##### Materials provided

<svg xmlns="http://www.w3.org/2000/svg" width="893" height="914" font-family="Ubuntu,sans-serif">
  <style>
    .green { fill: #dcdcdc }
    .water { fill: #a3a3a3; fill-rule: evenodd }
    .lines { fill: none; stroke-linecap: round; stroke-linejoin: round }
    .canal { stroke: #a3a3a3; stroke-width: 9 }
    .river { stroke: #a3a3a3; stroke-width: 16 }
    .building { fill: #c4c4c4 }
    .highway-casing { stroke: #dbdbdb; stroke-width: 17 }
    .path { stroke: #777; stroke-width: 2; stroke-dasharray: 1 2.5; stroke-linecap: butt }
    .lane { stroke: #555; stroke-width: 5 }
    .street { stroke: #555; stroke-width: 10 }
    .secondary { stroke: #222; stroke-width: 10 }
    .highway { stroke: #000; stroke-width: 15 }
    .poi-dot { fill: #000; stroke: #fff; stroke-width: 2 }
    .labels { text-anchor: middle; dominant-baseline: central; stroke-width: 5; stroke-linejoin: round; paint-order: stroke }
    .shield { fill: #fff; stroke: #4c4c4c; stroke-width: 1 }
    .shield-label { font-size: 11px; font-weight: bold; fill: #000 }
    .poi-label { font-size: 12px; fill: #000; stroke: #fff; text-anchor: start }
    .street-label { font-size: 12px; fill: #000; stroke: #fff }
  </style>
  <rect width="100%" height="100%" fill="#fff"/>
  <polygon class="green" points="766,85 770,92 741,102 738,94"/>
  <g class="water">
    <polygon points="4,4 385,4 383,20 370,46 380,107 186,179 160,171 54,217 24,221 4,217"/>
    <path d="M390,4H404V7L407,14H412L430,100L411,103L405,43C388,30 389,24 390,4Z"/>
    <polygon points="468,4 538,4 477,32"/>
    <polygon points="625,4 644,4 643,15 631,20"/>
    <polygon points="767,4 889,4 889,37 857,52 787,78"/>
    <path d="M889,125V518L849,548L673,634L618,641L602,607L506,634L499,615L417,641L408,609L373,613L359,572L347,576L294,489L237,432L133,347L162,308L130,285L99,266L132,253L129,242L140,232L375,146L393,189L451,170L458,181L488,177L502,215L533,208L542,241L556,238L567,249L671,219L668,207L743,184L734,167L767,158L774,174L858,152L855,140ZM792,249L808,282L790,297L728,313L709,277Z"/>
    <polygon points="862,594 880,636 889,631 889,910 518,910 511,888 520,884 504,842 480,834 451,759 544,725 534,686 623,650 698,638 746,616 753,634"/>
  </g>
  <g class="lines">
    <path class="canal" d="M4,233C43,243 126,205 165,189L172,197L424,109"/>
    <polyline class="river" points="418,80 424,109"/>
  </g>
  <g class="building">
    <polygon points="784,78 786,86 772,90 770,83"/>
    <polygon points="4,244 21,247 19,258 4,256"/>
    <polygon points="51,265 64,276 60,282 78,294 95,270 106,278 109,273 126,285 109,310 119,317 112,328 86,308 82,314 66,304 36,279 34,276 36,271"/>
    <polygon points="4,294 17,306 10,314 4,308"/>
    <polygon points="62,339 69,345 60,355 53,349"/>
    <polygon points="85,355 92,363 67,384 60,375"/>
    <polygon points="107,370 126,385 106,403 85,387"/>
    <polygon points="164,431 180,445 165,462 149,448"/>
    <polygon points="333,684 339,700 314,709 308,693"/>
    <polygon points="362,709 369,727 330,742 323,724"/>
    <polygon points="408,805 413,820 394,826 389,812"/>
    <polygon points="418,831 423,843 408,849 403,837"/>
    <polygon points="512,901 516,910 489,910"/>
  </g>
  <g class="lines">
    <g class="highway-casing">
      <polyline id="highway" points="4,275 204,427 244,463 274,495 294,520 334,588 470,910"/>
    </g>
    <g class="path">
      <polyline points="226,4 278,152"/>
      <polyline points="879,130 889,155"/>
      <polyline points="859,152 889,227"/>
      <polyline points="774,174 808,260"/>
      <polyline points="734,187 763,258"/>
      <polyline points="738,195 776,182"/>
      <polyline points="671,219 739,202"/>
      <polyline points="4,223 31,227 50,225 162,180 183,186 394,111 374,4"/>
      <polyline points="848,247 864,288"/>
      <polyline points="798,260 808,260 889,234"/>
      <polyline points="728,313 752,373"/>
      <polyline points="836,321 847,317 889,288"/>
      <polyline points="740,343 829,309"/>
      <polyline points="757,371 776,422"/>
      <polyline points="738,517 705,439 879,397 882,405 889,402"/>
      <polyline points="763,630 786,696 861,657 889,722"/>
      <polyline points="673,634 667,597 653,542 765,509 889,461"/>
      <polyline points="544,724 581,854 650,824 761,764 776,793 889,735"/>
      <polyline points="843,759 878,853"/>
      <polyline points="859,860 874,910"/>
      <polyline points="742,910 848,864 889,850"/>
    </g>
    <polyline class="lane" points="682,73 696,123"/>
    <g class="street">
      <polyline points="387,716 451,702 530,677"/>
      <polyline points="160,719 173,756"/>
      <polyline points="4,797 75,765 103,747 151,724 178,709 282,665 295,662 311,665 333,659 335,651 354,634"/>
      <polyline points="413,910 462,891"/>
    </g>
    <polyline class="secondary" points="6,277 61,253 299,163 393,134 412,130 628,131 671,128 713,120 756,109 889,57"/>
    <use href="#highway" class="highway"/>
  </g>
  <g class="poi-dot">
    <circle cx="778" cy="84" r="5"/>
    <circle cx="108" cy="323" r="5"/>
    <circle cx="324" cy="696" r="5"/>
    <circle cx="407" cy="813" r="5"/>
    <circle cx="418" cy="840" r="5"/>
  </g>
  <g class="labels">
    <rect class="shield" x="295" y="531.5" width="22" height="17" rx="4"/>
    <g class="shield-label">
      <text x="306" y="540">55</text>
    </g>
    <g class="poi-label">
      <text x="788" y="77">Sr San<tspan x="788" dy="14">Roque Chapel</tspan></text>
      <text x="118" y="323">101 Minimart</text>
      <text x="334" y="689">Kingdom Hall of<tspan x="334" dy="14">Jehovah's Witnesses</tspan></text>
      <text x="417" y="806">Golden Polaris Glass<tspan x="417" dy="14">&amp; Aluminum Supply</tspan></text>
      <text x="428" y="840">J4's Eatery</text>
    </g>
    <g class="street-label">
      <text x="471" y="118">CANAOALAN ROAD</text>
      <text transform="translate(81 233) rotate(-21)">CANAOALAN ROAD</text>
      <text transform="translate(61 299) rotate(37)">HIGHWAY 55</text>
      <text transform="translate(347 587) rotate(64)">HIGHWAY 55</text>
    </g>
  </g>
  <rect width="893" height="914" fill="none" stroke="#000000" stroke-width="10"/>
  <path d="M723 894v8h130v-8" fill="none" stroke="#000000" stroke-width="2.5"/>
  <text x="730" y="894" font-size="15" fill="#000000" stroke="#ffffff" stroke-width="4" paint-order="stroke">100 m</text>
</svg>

##########
##### Materials provided

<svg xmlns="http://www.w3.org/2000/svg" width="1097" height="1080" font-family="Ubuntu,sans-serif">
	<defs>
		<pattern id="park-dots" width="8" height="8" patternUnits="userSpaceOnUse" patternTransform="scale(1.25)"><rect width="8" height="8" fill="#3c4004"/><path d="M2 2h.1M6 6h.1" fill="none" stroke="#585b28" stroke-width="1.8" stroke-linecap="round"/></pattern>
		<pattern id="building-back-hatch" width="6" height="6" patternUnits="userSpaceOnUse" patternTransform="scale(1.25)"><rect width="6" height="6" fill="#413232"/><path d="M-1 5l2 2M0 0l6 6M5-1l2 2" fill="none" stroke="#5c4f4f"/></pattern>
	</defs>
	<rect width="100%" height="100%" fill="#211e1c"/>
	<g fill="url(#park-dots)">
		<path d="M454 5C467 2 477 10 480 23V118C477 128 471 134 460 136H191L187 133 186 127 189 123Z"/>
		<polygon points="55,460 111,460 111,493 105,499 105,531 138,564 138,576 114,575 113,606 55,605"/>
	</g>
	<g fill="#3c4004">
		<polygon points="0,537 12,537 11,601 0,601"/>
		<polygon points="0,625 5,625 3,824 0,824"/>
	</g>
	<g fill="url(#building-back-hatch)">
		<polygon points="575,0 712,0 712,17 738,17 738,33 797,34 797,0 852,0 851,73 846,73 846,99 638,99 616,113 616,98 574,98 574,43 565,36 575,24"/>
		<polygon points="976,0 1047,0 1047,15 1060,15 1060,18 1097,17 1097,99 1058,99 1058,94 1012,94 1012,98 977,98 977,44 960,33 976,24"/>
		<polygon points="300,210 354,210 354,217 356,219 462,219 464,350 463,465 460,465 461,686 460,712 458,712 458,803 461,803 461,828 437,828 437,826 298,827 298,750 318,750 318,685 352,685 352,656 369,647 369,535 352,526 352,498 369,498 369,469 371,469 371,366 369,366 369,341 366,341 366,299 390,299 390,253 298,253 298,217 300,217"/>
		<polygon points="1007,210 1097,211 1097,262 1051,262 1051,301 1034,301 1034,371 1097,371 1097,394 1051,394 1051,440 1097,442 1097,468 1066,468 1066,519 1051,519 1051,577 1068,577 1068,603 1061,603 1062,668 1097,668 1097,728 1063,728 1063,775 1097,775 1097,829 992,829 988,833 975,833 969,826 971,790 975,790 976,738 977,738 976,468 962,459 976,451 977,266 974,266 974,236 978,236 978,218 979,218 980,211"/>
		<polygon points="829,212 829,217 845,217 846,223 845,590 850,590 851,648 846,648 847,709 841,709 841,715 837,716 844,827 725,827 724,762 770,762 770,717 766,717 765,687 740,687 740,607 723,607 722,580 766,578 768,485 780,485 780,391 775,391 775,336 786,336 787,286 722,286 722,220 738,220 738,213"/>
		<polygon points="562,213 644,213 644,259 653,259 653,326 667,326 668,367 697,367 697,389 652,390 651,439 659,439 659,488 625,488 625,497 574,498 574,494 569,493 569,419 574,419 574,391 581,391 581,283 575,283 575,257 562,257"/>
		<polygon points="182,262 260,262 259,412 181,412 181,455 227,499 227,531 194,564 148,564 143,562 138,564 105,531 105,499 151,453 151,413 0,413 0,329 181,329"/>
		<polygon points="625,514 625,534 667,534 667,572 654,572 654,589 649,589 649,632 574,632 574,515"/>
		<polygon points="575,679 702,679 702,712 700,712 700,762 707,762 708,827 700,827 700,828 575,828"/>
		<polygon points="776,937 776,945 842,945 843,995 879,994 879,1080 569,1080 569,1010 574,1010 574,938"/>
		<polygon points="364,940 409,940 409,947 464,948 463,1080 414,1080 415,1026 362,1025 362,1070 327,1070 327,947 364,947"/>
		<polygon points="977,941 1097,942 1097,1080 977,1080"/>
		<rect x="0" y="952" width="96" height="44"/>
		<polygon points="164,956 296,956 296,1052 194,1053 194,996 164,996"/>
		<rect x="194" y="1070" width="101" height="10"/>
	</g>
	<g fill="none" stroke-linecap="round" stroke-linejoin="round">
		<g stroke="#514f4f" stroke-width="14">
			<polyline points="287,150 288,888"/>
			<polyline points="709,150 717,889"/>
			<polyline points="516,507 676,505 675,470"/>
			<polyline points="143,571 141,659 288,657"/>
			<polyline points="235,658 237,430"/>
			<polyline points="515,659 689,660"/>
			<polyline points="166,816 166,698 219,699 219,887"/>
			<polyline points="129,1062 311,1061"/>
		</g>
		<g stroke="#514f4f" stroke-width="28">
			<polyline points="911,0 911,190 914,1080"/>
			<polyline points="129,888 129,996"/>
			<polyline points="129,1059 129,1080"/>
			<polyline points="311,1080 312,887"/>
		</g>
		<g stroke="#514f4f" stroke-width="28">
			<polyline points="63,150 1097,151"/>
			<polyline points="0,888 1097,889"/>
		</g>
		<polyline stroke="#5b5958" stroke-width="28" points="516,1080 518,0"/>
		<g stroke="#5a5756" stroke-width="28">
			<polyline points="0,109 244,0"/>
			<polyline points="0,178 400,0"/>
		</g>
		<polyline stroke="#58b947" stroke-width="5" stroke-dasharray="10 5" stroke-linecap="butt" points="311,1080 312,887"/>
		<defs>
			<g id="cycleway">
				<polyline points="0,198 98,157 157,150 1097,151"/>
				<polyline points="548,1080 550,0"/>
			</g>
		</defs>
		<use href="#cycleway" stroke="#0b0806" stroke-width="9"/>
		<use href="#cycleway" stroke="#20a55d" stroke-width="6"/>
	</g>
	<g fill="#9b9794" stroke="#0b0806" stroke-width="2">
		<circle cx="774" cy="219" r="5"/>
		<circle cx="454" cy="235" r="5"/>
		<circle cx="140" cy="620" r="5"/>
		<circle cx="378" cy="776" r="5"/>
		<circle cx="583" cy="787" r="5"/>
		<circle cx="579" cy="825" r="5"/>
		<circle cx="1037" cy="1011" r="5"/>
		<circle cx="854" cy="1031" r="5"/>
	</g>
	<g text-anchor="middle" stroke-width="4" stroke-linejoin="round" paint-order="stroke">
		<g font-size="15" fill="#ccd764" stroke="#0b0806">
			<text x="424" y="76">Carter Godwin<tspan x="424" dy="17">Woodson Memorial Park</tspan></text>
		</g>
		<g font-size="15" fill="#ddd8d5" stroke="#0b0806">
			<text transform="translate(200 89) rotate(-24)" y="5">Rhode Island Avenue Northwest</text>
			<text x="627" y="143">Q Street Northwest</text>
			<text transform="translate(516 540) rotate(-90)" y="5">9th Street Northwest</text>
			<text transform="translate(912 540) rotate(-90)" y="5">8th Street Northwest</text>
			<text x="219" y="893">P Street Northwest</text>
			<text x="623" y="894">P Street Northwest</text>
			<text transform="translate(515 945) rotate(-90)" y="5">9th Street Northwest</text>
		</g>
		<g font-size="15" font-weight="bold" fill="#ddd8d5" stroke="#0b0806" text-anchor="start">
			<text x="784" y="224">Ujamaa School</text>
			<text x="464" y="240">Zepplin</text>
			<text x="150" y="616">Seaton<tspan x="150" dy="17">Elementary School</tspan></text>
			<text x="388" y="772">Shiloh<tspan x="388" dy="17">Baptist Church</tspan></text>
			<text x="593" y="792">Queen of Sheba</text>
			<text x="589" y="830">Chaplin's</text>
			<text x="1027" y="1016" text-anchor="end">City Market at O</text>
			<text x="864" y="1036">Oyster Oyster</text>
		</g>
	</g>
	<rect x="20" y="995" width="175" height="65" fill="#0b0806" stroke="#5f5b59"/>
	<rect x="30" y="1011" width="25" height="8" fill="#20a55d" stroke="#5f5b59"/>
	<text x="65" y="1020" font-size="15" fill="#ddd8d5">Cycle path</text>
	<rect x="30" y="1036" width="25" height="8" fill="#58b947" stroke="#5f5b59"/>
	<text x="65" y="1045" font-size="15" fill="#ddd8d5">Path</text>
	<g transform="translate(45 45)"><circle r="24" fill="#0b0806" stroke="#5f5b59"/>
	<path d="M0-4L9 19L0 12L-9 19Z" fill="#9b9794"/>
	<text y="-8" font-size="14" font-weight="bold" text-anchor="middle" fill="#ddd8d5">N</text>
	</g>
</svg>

##########
##### Materials provided

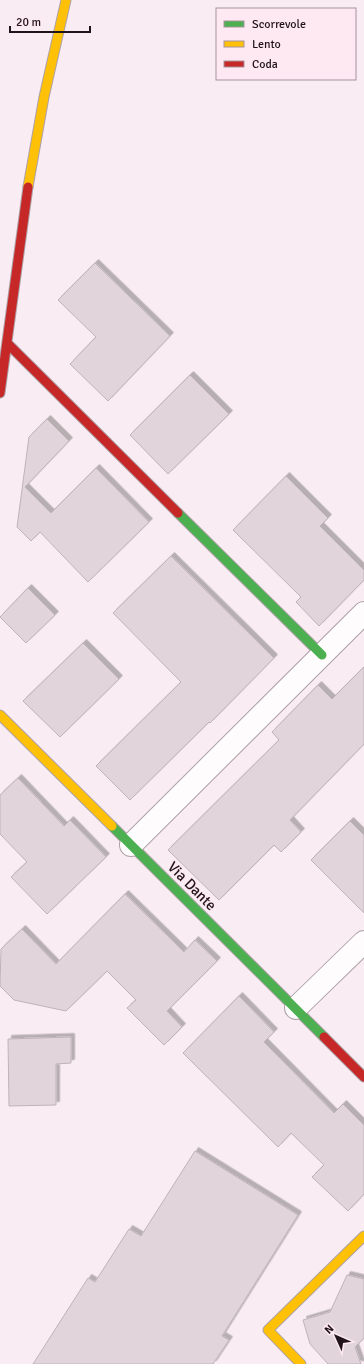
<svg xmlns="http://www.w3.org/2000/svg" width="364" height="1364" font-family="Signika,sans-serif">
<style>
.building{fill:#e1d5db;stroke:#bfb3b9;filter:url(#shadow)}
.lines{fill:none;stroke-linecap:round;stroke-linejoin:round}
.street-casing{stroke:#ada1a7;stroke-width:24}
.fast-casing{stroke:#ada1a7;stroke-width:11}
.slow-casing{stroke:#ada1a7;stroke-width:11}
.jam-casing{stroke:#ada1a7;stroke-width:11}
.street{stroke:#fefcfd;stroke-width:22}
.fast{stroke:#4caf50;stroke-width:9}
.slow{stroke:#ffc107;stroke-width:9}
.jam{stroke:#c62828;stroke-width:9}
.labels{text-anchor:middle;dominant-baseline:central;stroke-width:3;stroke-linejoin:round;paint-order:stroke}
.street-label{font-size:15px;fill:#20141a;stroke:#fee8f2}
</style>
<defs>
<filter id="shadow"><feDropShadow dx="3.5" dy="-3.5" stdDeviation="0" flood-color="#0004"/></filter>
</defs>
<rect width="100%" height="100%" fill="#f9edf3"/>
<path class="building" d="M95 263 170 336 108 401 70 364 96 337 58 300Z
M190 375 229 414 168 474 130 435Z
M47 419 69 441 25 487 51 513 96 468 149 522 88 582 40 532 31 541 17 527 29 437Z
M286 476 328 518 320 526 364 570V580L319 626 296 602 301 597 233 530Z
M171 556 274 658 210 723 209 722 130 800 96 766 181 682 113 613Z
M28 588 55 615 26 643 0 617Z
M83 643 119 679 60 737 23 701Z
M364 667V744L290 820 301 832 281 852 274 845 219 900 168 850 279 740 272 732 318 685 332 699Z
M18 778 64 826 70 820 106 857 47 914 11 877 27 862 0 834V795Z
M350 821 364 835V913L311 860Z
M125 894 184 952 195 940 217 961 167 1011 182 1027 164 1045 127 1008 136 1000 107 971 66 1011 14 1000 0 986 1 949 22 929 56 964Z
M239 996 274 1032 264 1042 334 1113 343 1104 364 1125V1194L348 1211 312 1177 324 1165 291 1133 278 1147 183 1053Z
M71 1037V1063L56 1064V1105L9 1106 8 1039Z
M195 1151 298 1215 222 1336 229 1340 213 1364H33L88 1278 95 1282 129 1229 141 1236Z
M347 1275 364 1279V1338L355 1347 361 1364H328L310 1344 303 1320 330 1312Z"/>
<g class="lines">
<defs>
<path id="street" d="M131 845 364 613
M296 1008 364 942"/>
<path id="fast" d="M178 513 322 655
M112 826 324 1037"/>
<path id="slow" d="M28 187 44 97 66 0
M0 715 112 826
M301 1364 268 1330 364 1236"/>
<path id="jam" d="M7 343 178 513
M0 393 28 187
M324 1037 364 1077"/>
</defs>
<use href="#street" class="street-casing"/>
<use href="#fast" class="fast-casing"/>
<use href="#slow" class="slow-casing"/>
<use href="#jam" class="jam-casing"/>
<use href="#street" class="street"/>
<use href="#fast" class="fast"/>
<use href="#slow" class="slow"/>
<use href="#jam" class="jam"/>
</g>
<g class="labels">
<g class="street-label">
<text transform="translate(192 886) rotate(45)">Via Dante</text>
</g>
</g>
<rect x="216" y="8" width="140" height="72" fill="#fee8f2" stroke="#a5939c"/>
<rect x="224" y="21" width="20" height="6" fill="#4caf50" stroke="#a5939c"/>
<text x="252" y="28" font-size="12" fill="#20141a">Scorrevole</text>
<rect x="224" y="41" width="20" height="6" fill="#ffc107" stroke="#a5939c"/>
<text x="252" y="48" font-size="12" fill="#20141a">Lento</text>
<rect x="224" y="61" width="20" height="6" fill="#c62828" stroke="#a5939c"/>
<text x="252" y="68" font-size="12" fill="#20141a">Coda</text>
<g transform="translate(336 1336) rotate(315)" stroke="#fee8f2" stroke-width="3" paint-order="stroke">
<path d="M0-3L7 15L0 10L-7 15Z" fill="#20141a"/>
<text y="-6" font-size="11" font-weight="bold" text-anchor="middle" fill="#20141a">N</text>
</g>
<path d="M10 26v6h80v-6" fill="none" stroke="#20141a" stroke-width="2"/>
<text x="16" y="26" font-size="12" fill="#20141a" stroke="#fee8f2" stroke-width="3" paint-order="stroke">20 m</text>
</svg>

##########

**Exercise directions**
Bring together all lines in the records where the word "filter" is found.

**Answer section**
.building{fill:#e1d5db;stroke:#bfb3b9;filter:url(#shadow)}
<filter id="shadow"><feDropShadow dx="3.5" dy="-3.5" stdDeviation="0" flood-color="#0004"/></filter>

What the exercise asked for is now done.